TEXT:
::::::::::
No matter your stance on the immigration debate, you have to agree that Dallas’ culinary landscape has been made more interesting by our itinerant neighbors to the south. Take the humble taco. Small mom-and-pop taquerias grace street corners from Oak Cliff to Bachman Lake, from Garland Road to Maple Avenue. They serve tacos in settings only one step up from the street vendors in Central Mexico. The food itself is simple: a fresh, hot corn tortilla rolled around a variety of meats, topped with chopped onion and cilantro, and served with a lime wedge. The meats are usually chicken, pork, or slow-cooked cheap cuts of beef (tongue, cheek, or brains). Like barbecue in the States, taco styles vary across Mexico. Visit the Baja Peninsula or Yucatan, and you’ll find grilled or fried fish tacos. But as a rule, the traditional taco as made in Mexico is inexpensive and uncomplicated.

Enter the gringo taco. You’ve seen the restaurants popping up across North Texas. Gringo tacos are Americanized versions of the Mexican street food. Venture capitalists have hired chefs to dress up the proletarian taco with bourgeois ingredients. They’ve made tacos less Oak Cliff and more North Dallas. Al pastor (pork marinated for a day or longer and slowly cooked on a vertical rotisserie) becomes “roasted pork.” Barbacoa (slow-cooked meat from a cow’s head) becomes “braised beef.” Traditional Mexican Cotija or queso fresco gets replaced with feta cheese. You don’t have to look for these places on a street corner; you can follow them on Facebook and Twitter. And, oddly, as the chefs make the tacos less threatening, the marketers are writing menus filled with sexual innuendoes. (Torchy’s serves something called a Dirty Sanchez. Trust me: you don’t want to look it up on Urban Dictionary.)
::::::::::
LIST OF TASKS:
• 1. Using the text on Dallas tacos, decide whether each statement agrees with it, answering yes or no and quoting the words that settle it: (a) The text calls the traditional taco made in Mexico inexpensive and uncomplicated. (b) At gringo taco places, queso fresco is replaced with goat cheese. (c) Barbacoa is pork cooked on a vertical rotisserie.
• 2. Repeat word for word the passage of the text on Dallas tacos from "No matter your" up to and including "inexpensive and uncomplicated.".
::::::::::
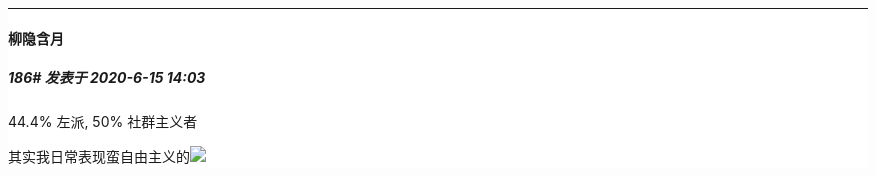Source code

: 





-----

####  柳隐含月  
##### 186#       发表于 2020-6-15 14:03




44.4% 左派, 50% 社群主义者

其实我日常表现蛮自由主义的<img src="https://static.saraba1st.com/image/smiley/face2017/001.png" referrerpolicy="no-referrer">





                                           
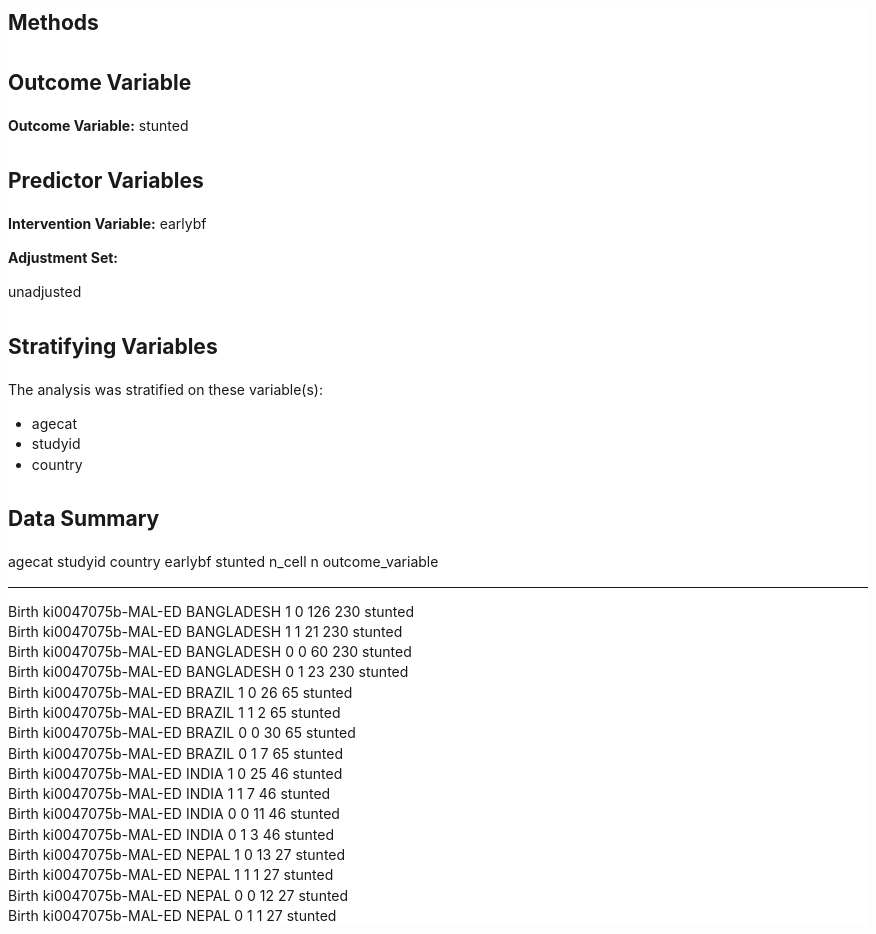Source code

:





## Methods
## Outcome Variable

**Outcome Variable:** stunted

## Predictor Variables

**Intervention Variable:** earlybf

**Adjustment Set:**

unadjusted

## Stratifying Variables

The analysis was stratified on these variable(s):

* agecat
* studyid
* country

## Data Summary

agecat      studyid                   country                        earlybf    stunted   n_cell       n  outcome_variable 
----------  ------------------------  -----------------------------  --------  --------  -------  ------  -----------------
Birth       ki0047075b-MAL-ED         BANGLADESH                     1                0      126     230  stunted          
Birth       ki0047075b-MAL-ED         BANGLADESH                     1                1       21     230  stunted          
Birth       ki0047075b-MAL-ED         BANGLADESH                     0                0       60     230  stunted          
Birth       ki0047075b-MAL-ED         BANGLADESH                     0                1       23     230  stunted          
Birth       ki0047075b-MAL-ED         BRAZIL                         1                0       26      65  stunted          
Birth       ki0047075b-MAL-ED         BRAZIL                         1                1        2      65  stunted          
Birth       ki0047075b-MAL-ED         BRAZIL                         0                0       30      65  stunted          
Birth       ki0047075b-MAL-ED         BRAZIL                         0                1        7      65  stunted          
Birth       ki0047075b-MAL-ED         INDIA                          1                0       25      46  stunted          
Birth       ki0047075b-MAL-ED         INDIA                          1                1        7      46  stunted          
Birth       ki0047075b-MAL-ED         INDIA                          0                0       11      46  stunted          
Birth       ki0047075b-MAL-ED         INDIA                          0                1        3      46  stunted          
Birth       ki0047075b-MAL-ED         NEPAL                          1                0       13      27  stunted          
Birth       ki0047075b-MAL-ED         NEPAL                          1                1        1      27  stunted          
Birth       ki0047075b-MAL-ED         NEPAL                          0                0       12      27  stunted          
Birth       ki0047075b-MAL-ED         NEPAL                          0                1        1      27  stunted          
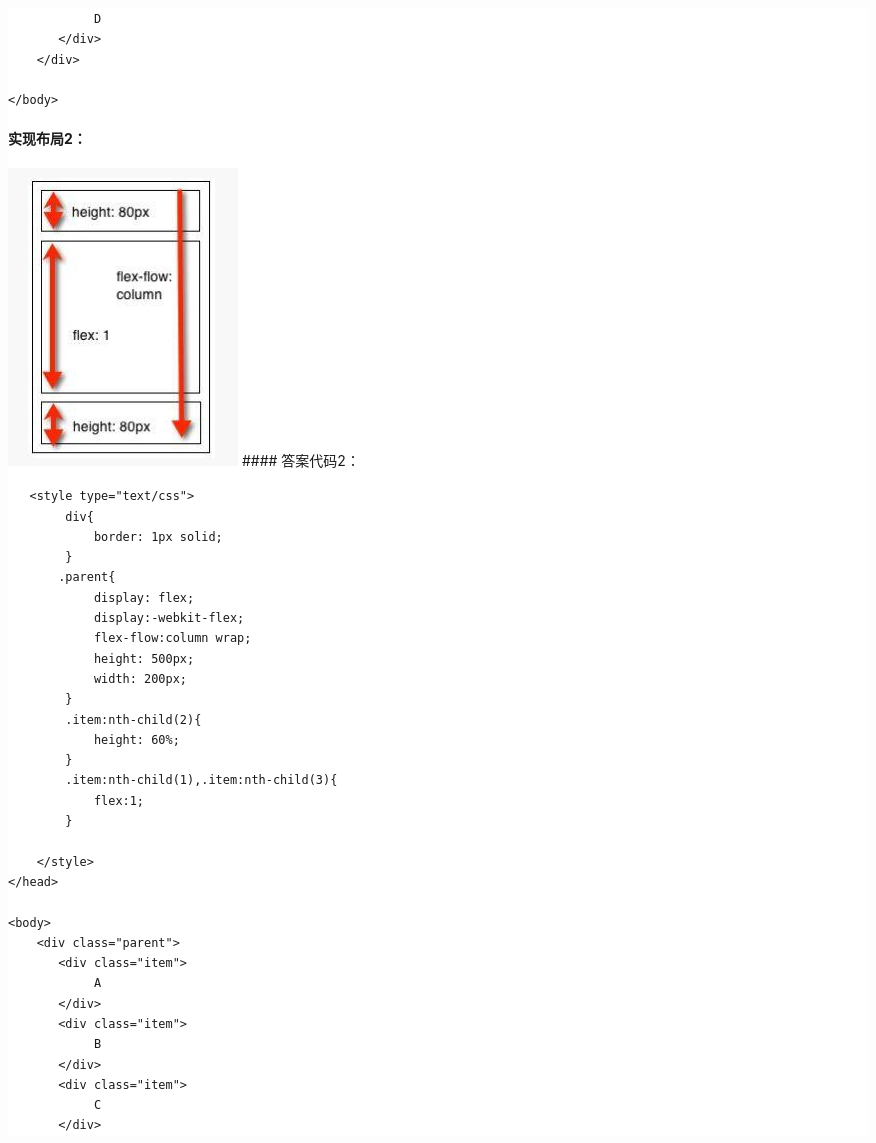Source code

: 	            D
	       </div>
	    </div>
	 
	</body>


#### 实现布局2：
<img src="img/css3.png" alt="伸缩容器">
#### 答案代码2：

	   <style type="text/css">
	        div{
	            border: 1px solid;
	        }
	       .parent{
	            display: flex;
	            display:-webkit-flex;
	            flex-flow:column wrap;
	            height: 500px;
	            width: 200px;
	        }
	        .item:nth-child(2){
	            height: 60%;
	        }
	        .item:nth-child(1),.item:nth-child(3){
	            flex:1;
	        }
	      
	    </style>   
	</head>
	    
	<body>
	    <div class="parent">
	       <div class="item">
	            A
	       </div>
	       <div class="item">
	            B
	       </div>
	       <div class="item">
	            C
	       </div>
::::::::::
WRITTEN ANSWERS:
• 1.
(a) Yes: "the traditional taco as made in Mexico is inexpensive and uncomplicated"
(b) No: "Traditional Mexican Cotija or queso fresco gets replaced with feta cheese"
(c) No: "Barbacoa (slow-cooked meat from a cow’s head)"

• 2.
No matter your stance on the immigration debate, you have to agree that Dallas’ culinary landscape has been made more interesting by our itinerant neighbors to the south. Take the humble taco. Small mom-and-pop taquerias grace street corners from Oak Cliff to Bachman Lake, from Garland Road to Maple Avenue. They serve tacos in settings only one step up from the street vendors in Central Mexico. The food itself is simple: a fresh, hot corn tortilla rolled around a variety of meats, topped with chopped onion and cilantro, and served with a lime wedge. The meats are usually chicken, pork, or slow-cooked cheap cuts of beef (tongue, cheek, or brains). Like barbecue in the States, taco styles vary across Mexico. Visit the Baja Peninsula or Yucatan, and you’ll find grilled or fried fish tacos. But as a rule, the traditional taco as made in Mexico is inexpensive and uncomplicated.